▸ **What this task involves**
Convert the material from its start through the line containing "country: Papua New Guinea" into a two-column CSV with the headers field and value. Give one row per line, with each entry in its own quoted field and any line breaks replaced by spaces.
[start of Task input]
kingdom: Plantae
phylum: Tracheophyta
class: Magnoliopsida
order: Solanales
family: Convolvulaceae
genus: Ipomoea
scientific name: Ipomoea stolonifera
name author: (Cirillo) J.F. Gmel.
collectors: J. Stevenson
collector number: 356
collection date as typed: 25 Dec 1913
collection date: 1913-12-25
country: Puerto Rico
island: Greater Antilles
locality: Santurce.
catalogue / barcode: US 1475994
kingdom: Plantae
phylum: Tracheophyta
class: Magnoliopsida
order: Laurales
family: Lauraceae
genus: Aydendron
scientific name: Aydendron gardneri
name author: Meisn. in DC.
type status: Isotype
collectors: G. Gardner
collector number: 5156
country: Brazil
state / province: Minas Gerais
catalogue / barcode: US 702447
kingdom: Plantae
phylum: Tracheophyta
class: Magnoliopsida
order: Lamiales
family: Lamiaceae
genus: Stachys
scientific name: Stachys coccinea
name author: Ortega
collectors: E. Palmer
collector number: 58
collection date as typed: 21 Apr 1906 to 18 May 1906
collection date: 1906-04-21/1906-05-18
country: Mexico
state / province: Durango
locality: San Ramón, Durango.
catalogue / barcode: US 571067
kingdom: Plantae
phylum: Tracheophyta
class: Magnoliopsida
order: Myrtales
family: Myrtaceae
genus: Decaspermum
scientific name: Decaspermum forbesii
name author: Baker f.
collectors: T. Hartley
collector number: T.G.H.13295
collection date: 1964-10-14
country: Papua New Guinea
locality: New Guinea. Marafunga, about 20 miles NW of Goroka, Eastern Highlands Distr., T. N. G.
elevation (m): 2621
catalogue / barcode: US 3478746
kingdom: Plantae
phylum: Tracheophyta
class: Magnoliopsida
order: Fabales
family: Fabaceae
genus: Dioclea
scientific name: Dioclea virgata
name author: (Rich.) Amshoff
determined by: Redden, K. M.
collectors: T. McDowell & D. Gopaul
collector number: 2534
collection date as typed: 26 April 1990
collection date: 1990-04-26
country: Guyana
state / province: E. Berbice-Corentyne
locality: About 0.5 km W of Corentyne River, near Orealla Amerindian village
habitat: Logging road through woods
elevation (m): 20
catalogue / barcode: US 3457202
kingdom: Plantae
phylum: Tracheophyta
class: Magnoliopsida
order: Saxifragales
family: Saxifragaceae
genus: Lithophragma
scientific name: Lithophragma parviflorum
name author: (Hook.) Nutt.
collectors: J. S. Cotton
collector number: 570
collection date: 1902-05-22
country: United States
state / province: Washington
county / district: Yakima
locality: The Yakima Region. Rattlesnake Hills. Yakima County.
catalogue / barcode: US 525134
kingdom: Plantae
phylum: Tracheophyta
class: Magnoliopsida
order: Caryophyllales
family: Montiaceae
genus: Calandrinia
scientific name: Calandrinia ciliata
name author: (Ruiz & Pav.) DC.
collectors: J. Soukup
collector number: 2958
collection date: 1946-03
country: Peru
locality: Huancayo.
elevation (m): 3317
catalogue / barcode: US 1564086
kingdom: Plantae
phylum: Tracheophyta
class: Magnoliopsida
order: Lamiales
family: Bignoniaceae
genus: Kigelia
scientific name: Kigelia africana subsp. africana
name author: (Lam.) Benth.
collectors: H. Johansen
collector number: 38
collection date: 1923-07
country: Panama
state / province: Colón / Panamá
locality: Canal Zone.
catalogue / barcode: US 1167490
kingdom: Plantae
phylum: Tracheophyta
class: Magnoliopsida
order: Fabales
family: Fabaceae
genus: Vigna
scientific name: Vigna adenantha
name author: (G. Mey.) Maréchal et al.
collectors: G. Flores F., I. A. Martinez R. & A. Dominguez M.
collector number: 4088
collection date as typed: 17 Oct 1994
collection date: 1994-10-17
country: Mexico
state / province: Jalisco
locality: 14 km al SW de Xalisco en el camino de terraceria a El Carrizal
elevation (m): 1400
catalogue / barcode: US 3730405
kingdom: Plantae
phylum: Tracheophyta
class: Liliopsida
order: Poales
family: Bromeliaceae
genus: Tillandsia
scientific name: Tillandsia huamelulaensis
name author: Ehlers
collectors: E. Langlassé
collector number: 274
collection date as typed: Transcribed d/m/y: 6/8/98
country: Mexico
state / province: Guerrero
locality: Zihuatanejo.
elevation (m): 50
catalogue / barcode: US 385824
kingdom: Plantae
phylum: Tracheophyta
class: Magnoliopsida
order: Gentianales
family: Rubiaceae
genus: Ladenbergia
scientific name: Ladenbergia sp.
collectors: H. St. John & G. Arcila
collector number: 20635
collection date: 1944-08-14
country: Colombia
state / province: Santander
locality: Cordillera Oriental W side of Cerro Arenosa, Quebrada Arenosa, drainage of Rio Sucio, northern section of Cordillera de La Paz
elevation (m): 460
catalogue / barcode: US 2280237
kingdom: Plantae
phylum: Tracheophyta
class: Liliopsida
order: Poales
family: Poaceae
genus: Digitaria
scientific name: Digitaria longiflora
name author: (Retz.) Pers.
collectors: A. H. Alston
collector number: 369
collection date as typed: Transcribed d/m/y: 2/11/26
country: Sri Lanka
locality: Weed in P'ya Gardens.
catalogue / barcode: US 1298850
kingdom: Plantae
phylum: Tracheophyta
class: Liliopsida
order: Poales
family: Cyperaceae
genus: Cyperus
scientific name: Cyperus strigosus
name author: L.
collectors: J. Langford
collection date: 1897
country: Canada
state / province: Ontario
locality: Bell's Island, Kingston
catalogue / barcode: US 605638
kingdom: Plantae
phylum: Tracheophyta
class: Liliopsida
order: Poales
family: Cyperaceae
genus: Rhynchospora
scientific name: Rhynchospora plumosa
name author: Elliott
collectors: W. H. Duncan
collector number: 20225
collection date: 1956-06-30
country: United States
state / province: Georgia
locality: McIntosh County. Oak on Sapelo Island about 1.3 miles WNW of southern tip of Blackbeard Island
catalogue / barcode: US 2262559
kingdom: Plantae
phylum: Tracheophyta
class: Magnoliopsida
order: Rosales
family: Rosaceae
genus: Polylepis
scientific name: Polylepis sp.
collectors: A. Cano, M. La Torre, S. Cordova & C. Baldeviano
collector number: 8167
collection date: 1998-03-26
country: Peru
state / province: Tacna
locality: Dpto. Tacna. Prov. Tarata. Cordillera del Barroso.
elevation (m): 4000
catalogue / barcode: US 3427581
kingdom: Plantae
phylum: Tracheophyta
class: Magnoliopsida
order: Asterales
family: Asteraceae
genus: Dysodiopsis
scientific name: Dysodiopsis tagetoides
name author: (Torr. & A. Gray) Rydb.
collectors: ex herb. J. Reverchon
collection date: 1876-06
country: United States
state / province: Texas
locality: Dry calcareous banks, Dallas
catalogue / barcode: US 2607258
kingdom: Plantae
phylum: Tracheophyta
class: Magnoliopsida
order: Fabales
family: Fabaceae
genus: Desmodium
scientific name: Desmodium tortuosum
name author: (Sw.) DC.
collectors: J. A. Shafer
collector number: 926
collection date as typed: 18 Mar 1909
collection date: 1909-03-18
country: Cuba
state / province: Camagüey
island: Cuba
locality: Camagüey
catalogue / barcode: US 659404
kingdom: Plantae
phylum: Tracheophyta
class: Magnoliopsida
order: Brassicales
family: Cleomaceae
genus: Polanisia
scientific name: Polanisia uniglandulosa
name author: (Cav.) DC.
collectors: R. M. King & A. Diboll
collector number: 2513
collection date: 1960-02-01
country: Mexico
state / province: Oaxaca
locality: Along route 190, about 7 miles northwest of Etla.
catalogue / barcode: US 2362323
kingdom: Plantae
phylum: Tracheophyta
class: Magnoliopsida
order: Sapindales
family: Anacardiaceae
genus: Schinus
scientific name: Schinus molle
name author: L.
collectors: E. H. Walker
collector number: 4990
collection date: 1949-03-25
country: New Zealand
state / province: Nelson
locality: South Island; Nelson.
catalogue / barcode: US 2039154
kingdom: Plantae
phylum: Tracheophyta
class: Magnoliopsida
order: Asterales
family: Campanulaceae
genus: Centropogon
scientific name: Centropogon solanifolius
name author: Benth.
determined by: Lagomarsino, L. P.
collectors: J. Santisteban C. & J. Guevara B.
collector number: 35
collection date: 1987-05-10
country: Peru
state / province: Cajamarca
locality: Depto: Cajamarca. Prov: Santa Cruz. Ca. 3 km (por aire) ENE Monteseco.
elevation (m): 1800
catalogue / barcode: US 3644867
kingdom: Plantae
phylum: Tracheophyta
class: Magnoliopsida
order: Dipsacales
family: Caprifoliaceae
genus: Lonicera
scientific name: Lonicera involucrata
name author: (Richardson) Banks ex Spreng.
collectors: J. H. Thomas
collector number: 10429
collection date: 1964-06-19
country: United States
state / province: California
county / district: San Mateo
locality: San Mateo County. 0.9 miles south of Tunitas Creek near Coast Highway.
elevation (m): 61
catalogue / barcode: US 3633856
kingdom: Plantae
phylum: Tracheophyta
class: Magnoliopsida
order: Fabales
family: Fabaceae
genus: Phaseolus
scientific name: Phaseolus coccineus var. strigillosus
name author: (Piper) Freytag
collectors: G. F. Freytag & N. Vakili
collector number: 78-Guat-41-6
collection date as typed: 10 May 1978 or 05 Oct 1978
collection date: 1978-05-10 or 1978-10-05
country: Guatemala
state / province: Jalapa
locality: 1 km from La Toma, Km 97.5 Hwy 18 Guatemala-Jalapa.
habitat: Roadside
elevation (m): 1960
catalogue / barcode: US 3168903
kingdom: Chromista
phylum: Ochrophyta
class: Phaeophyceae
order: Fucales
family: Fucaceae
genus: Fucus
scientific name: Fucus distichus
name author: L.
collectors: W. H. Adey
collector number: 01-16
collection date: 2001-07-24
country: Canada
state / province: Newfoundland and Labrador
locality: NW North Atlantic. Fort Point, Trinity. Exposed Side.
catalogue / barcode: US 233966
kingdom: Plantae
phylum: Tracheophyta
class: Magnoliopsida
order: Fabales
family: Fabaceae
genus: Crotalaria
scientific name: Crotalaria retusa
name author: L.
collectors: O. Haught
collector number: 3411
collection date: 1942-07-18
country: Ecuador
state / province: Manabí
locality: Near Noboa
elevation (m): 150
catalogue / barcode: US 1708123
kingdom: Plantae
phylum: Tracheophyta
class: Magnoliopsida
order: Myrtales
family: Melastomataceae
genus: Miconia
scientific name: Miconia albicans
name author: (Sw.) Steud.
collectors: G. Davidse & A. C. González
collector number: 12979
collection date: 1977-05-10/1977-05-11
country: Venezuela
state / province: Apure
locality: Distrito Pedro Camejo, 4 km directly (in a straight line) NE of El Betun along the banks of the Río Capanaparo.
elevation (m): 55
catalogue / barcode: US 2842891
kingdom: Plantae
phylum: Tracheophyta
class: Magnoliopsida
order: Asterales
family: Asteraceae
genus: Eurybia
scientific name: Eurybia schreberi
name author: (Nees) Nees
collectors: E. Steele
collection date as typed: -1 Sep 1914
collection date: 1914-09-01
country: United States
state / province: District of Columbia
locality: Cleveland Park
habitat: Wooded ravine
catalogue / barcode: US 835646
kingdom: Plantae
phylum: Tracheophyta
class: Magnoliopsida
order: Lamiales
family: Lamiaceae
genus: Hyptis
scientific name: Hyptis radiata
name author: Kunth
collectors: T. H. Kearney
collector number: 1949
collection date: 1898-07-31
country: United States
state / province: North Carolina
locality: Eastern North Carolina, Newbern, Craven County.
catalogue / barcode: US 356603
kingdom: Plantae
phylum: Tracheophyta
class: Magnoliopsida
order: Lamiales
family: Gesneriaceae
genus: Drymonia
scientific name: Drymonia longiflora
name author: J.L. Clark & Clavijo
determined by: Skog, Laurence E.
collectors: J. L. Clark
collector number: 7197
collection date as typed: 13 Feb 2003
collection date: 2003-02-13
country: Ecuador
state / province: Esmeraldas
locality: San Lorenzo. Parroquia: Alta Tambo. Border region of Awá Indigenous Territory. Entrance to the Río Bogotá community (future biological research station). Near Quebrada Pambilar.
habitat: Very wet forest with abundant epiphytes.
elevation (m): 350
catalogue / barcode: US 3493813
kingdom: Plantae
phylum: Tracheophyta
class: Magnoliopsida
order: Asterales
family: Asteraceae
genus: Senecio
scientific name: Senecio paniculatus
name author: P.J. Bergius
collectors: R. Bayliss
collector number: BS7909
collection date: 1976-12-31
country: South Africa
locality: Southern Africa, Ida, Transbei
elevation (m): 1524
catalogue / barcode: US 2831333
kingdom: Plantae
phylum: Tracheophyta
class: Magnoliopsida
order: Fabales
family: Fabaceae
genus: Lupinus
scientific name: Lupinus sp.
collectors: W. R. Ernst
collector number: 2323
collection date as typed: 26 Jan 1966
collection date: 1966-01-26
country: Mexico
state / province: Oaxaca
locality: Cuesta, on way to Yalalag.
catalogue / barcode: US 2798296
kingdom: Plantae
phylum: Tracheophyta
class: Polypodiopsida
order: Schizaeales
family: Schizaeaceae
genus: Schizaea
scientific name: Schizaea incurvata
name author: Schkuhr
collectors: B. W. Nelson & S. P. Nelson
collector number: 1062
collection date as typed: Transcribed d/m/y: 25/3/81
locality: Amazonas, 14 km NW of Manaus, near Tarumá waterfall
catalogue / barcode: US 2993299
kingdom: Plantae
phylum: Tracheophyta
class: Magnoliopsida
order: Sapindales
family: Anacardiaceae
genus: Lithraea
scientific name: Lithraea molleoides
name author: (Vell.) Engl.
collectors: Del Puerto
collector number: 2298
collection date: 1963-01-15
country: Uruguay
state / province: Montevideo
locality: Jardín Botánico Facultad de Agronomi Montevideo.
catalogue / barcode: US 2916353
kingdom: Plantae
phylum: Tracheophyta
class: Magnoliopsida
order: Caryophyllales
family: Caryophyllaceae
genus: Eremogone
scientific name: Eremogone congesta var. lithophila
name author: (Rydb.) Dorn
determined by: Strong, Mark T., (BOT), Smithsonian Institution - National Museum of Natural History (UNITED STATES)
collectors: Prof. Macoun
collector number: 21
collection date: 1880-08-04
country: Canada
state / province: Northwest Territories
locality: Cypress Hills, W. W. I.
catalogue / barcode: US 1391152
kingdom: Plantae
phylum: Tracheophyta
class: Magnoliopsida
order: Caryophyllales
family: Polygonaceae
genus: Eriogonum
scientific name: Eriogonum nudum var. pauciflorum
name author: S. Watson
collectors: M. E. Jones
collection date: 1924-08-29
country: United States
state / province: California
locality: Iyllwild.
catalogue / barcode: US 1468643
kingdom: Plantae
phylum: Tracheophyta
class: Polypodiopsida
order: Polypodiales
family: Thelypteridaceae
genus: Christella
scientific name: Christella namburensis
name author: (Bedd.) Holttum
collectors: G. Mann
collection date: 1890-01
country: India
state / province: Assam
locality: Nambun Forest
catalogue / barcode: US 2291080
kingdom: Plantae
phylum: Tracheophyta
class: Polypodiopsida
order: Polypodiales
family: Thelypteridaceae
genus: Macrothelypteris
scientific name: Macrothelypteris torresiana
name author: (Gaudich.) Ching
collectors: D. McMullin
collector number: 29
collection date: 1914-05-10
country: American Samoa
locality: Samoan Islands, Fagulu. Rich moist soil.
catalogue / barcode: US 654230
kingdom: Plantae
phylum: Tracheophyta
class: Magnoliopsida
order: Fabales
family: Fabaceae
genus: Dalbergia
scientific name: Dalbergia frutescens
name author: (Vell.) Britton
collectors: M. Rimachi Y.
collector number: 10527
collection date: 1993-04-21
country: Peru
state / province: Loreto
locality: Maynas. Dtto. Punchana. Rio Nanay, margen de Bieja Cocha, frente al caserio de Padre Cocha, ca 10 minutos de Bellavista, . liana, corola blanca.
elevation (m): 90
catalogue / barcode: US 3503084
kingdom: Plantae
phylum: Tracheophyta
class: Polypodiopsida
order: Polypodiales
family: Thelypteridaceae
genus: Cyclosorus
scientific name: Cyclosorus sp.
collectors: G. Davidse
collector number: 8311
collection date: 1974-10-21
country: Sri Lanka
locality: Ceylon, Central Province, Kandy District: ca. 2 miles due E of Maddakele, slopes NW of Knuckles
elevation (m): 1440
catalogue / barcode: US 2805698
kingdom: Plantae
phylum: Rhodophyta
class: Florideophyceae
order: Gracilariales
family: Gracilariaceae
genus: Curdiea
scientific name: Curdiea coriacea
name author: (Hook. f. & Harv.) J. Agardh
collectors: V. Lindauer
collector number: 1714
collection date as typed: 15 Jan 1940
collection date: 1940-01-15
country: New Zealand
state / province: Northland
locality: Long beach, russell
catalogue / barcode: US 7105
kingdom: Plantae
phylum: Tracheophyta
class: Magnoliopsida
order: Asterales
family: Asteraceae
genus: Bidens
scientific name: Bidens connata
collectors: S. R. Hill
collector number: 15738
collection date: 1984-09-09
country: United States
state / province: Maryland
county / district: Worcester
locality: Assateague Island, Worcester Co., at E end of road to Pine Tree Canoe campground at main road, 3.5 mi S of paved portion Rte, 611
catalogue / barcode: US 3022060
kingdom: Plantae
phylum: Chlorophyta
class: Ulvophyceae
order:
[end of Task input]
▸ **The result**
field,value
"kingdom:","Plantae"
"phylum:","Tracheophyta"
"class:","Magnoliopsida"
"order:","Solanales"
"family:","Convolvulaceae"
"genus:","Ipomoea"
"scientific name:","Ipomoea stolonifera"
"name author:","(Cirillo) J.F. Gmel."
"collectors:","J. Stevenson"
"collector number:","356"
"collection date as typed:","25 Dec 1913"
"collection date:","1913-12-25"
"country:","Puerto Rico"
"island:","Greater Antilles"
"locality:","Santurce."
"catalogue / barcode:","US 1475994"
"kingdom:","Plantae"
"phylum:","Tracheophyta"
"class:","Magnoliopsida"
"order:","Laurales"
"family:","Lauraceae"
"genus:","Aydendron"
"scientific name:","Aydendron gardneri"
"name author:","Meisn. in DC."
"type status:","Isotype"
"collectors:","G. Gardner"
"collector number:","5156"
"country:","Brazil"
"state / province:","Minas Gerais"
"catalogue / barcode:","US 702447"
"kingdom:","Plantae"
"phylum:","Tracheophyta"
"class:","Magnoliopsida"
"order:","Lamiales"
"family:","Lamiaceae"
"genus:","Stachys"
"scientific name:","Stachys coccinea"
"name author:","Ortega"
"collectors:","E. Palmer"
"collector number:","58"
"collection date as typed:","21 Apr 1906 to 18 May 1906"
"collection date:","1906-04-21/1906-05-18"
"country:","Mexico"
"state / province:","Durango"
"locality:","San Ramón, Durango."
"catalogue / barcode:","US 571067"
"kingdom:","Plantae"
"phylum:","Tracheophyta"
"class:","Magnoliopsida"
"order:","Myrtales"
"family:","Myrtaceae"
"genus:","Decaspermum"
"scientific name:","Decaspermum forbesii"
"name author:","Baker f."
"collectors:","T. Hartley"
"collector number:","T.G.H.13295"
"collection date:","1964-10-14"
"country:","Papua New Guinea"